# EXERCISE DIRECTIONS:
Using the entries that follow, write out the line containing "388 | 173 |", the line containing "As determined colorimetrically, Hg", and every line between them, exactly and nothing else.

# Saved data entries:
########

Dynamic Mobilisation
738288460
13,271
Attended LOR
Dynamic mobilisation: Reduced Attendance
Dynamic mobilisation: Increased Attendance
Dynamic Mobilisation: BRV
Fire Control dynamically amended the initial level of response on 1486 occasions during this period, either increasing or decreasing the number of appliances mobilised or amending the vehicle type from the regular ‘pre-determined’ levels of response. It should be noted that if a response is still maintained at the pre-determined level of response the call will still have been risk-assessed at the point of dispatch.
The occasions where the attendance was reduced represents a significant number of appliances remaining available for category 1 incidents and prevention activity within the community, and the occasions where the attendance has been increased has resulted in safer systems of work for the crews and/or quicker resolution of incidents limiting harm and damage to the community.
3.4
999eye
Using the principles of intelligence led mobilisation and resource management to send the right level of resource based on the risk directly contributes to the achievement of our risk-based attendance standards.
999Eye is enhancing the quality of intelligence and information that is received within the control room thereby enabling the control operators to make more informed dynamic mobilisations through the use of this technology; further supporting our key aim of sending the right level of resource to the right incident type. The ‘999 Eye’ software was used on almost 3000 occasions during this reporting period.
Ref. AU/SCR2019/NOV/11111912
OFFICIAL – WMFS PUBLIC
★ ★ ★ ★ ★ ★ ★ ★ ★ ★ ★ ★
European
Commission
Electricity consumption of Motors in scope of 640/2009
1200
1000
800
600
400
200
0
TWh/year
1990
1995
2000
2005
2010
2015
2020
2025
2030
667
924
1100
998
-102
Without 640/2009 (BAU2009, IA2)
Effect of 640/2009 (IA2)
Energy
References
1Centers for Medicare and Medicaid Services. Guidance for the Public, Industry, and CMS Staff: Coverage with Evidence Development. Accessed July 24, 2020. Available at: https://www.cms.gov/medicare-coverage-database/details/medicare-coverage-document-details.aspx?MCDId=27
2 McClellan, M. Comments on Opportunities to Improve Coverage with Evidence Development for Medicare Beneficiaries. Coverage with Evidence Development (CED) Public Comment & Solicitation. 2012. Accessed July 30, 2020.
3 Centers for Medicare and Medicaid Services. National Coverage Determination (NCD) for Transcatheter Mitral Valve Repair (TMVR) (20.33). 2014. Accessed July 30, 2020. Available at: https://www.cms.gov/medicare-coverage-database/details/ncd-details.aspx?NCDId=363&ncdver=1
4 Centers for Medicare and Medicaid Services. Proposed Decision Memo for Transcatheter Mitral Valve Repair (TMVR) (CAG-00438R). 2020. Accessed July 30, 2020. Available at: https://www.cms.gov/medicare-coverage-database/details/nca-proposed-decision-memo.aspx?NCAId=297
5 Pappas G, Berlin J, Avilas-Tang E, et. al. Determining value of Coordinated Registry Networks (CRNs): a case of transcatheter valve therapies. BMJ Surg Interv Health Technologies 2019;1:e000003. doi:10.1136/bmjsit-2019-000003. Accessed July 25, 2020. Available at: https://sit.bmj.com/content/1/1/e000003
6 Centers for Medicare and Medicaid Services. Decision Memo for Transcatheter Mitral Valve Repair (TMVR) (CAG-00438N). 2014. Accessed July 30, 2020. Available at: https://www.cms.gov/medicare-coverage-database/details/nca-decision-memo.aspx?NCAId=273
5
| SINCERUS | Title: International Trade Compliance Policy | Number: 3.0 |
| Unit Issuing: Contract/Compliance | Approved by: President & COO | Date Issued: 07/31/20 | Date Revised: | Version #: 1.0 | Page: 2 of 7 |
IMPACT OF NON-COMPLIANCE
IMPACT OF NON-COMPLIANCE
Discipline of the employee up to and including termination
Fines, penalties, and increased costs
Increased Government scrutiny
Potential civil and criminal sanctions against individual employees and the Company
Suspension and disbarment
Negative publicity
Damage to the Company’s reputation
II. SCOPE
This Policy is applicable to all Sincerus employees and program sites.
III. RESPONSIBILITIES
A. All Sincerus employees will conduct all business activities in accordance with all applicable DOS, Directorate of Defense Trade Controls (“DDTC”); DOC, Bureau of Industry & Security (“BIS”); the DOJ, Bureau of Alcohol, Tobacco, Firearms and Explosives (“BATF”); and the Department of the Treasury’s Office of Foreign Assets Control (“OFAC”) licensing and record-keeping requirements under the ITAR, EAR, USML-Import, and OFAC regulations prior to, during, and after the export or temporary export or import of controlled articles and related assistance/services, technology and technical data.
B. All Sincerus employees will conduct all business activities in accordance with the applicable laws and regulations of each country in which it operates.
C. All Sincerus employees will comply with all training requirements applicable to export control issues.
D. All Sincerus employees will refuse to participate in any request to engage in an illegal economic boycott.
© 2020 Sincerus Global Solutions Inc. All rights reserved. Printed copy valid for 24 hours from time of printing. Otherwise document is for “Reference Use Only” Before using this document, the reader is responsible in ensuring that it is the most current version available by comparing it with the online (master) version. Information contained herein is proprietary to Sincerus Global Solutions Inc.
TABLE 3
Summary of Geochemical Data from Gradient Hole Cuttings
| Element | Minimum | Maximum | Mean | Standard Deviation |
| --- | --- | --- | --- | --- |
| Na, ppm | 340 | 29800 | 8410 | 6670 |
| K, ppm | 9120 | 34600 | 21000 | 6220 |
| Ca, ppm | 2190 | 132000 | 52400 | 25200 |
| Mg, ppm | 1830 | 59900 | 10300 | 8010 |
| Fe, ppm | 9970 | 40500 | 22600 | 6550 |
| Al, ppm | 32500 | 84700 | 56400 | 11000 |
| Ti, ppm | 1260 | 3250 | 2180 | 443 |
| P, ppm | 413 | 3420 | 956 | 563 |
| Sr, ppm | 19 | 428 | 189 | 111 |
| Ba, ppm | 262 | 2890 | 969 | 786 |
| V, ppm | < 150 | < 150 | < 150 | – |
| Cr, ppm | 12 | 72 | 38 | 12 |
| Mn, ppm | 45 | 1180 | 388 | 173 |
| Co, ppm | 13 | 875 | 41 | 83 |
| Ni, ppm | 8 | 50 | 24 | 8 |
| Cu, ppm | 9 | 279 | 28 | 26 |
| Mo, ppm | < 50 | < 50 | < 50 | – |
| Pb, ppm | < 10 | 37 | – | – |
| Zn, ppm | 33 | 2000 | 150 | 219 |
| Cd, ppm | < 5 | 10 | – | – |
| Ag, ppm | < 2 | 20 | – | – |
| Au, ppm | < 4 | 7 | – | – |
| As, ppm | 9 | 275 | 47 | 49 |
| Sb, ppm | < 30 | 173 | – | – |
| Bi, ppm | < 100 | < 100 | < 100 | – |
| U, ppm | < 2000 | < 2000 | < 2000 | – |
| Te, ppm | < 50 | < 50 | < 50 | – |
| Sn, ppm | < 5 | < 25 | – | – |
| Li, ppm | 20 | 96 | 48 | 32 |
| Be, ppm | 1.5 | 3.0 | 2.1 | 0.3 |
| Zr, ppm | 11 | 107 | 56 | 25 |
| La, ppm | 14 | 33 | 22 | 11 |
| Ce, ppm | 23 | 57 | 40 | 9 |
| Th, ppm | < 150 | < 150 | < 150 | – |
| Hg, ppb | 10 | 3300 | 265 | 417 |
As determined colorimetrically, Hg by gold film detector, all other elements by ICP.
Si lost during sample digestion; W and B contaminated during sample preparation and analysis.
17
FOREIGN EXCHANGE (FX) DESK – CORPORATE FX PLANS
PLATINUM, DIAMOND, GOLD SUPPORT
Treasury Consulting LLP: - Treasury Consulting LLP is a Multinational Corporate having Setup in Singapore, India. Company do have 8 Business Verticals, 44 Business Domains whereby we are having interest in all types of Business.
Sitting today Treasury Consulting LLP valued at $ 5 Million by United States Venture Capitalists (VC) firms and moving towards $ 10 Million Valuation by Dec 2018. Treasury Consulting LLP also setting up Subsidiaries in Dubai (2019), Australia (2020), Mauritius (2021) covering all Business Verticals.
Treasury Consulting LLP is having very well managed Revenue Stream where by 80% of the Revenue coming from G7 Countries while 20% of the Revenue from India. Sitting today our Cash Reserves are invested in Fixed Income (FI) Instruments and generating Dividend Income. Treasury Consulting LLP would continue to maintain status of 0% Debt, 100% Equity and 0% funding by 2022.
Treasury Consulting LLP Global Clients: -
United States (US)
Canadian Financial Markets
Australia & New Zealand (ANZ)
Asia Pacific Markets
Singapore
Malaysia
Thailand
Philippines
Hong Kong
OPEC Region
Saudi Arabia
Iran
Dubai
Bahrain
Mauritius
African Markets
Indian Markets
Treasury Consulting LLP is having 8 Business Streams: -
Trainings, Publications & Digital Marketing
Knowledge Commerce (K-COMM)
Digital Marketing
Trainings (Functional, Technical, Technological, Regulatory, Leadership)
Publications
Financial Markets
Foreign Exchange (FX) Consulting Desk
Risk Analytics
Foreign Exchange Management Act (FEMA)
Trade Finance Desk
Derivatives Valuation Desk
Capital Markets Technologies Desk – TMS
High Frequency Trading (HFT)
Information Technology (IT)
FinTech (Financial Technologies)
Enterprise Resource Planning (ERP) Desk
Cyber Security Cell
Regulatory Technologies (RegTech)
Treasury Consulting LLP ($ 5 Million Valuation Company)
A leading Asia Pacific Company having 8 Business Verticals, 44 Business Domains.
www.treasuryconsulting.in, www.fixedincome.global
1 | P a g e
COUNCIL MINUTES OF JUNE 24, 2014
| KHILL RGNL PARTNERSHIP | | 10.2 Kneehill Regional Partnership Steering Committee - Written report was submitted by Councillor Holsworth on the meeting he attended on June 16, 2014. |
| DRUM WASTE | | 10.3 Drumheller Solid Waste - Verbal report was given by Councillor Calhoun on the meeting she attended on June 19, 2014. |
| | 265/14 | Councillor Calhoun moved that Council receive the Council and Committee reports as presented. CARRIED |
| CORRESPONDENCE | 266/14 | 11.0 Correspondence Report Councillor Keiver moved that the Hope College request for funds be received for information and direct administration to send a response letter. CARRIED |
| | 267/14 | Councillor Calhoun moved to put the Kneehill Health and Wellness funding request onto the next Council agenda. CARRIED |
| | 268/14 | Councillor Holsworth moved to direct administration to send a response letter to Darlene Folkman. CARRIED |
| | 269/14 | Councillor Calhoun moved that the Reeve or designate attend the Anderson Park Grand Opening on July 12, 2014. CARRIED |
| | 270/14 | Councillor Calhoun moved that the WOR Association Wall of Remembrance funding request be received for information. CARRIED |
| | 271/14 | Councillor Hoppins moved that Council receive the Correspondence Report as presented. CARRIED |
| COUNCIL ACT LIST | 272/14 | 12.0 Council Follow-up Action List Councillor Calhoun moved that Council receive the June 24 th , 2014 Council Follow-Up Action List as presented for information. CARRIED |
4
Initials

########

# OUTPUT OF THE TASK:
| Mn, ppm | 45 | 1180 | 388 | 173 |
| Co, ppm | 13 | 875 | 41 | 83 |
| Ni, ppm | 8 | 50 | 24 | 8 |
| Cu, ppm | 9 | 279 | 28 | 26 |
| Mo, ppm | < 50 | < 50 | < 50 | – |
| Pb, ppm | < 10 | 37 | – | – |
| Zn, ppm | 33 | 2000 | 150 | 219 |
| Cd, ppm | < 5 | 10 | – | – |
| Ag, ppm | < 2 | 20 | – | – |
| Au, ppm | < 4 | 7 | – | – |
| As, ppm | 9 | 275 | 47 | 49 |
| Sb, ppm | < 30 | 173 | – | – |
| Bi, ppm | < 100 | < 100 | < 100 | – |
| U, ppm | < 2000 | < 2000 | < 2000 | – |
| Te, ppm | < 50 | < 50 | < 50 | – |
| Sn, ppm | < 5 | < 25 | – | – |
| Li, ppm | 20 | 96 | 48 | 32 |
| Be, ppm | 1.5 | 3.0 | 2.1 | 0.3 |
| Zr, ppm | 11 | 107 | 56 | 25 |
| La, ppm | 14 | 33 | 22 | 11 |
| Ce, ppm | 23 | 57 | 40 | 9 |
| Th, ppm | < 150 | < 150 | < 150 | – |
| Hg, ppb | 10 | 3300 | 265 | 417 |
As determined colorimetrically, Hg by gold film detector, all other elements by ICP.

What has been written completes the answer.